OneFormer COCO Segmentor

Documentation

  • Class name: OneFormer-COCO-SemSegPreprocessor
  • Category: ControlNet Preprocessors/Semantic Segmentation
  • Output node: False

This node utilizes a pre-trained OneFormer model specifically trained on the COCO dataset to perform semantic segmentation on images. It aims to identify and delineate each semantic object within an image, enhancing the understanding of its content at a pixel level.

Input types

Required

  • image
    • The input image to be semantically segmented. This parameter is crucial as it directly influences the segmentation output, determining the objects and their boundaries within the image.
    • Comfy dtype: IMAGE
    • Python dtype: torch.Tensor

Optional

  • resolution
    • Specifies the resolution to which the input image is resized before segmentation. This parameter affects the detail level of the segmentation output, with higher resolutions potentially leading to more precise segmentations.
    • Comfy dtype: INT
    • Python dtype: int

Output types

  • image
    • Comfy dtype: IMAGE
    • The output of the semantic segmentation process, represented as an image where each pixel's value corresponds to a semantic class.
    • Python dtype: torch.Tensor

Usage tips

Source code

class OneFormer_COCO_SemSegPreprocessor:
    @classmethod
    def INPUT_TYPES(s):
        return create_node_input_types()

    RETURN_TYPES = ("IMAGE",)
    FUNCTION = "semantic_segmentate"

    CATEGORY = "ControlNet Preprocessors/Semantic Segmentation"

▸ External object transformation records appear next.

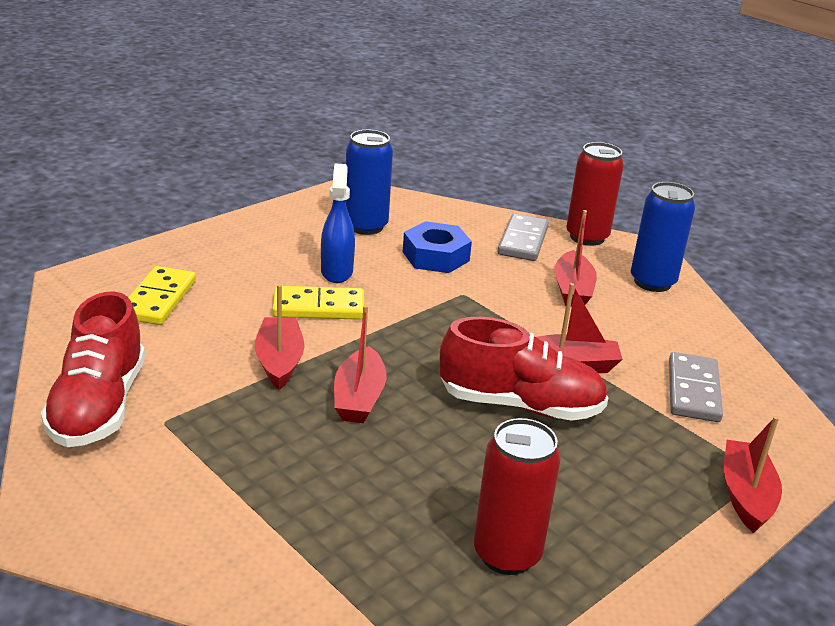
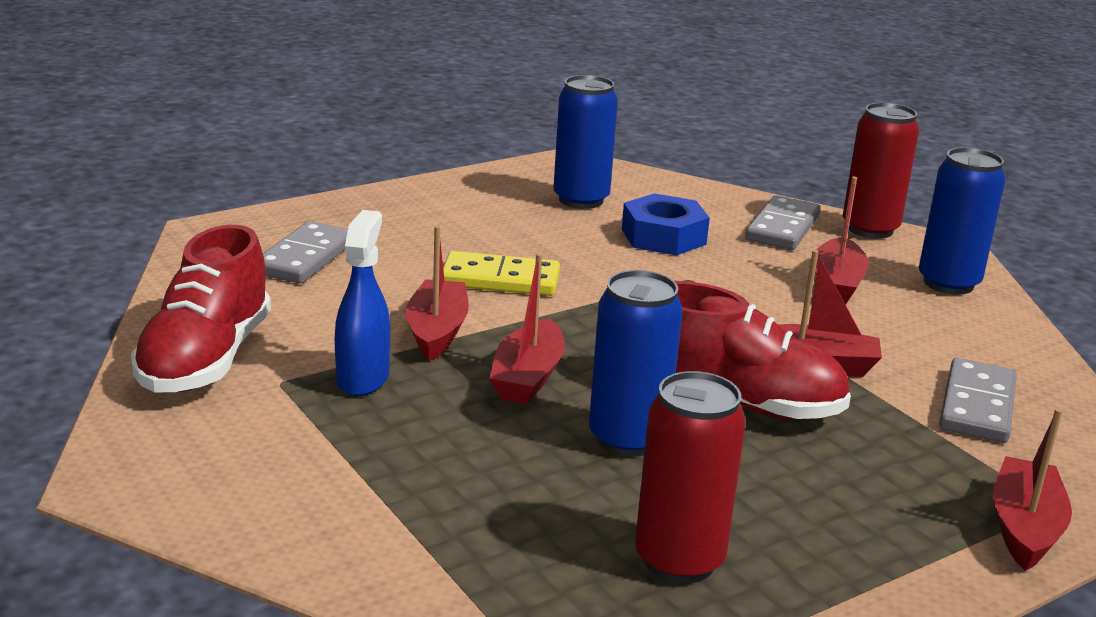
camera: 10 degrees right, 5 degrees down
(158, 299) = (305, 258): yellow domino -> grey domino
(337, 271) = (532, 244): blue spray bottle -> blue spray bottle (363, 378)
(446, 447) = (627, 439): none -> blue can

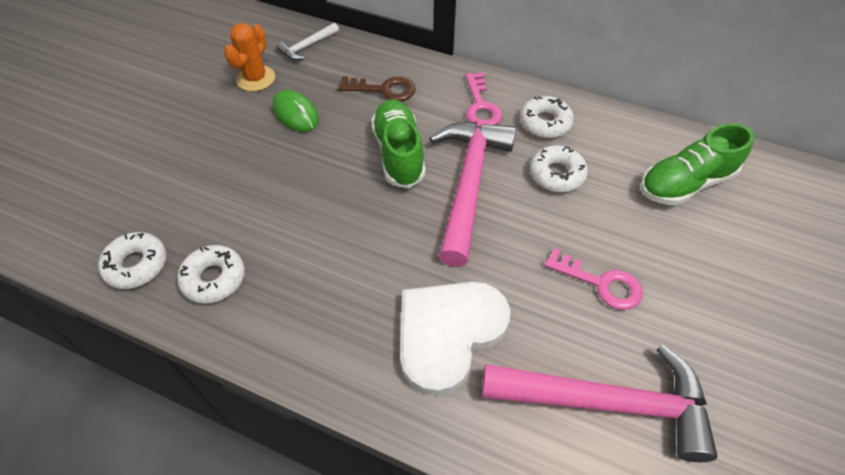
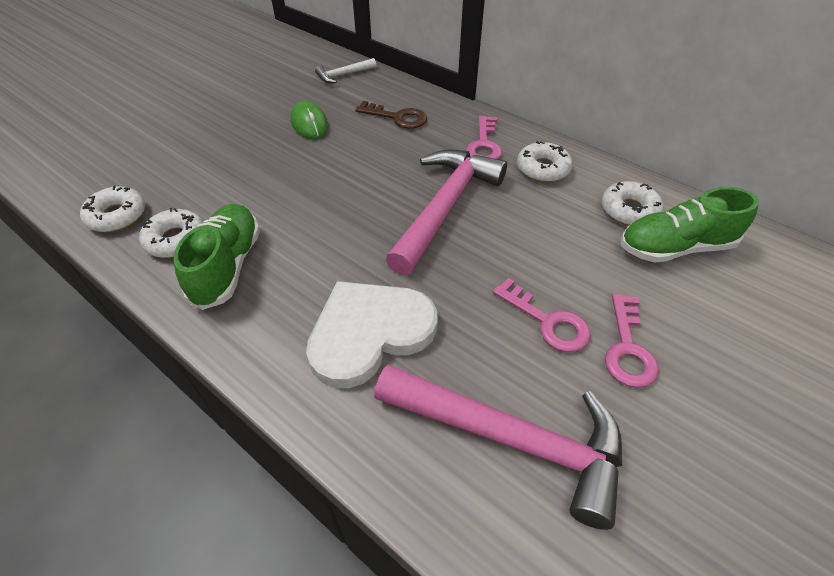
camera: 15 degrees right, 5 degrees down
(256, 78) = (287, 92): orange cactus -> none
(398, 153) = (388, 170): green shoe -> green shoe (227, 266)
(556, 174) = (537, 214): white donut -> white donut (629, 210)
(675, 293) = (627, 348): none -> pink key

    def semantic_segmentate(self, image, resolution=512):
        from controlnet_aux.oneformer import OneformerSegmentor

        model = OneformerSegmentor.from_pretrained(filename="150_16_swin_l_oneformer_coco_100ep.pth")
        model = model.to(model_management.get_torch_device())
        out = common_annotator_call(model, image, resolution=resolution)
        del model
        return (out,)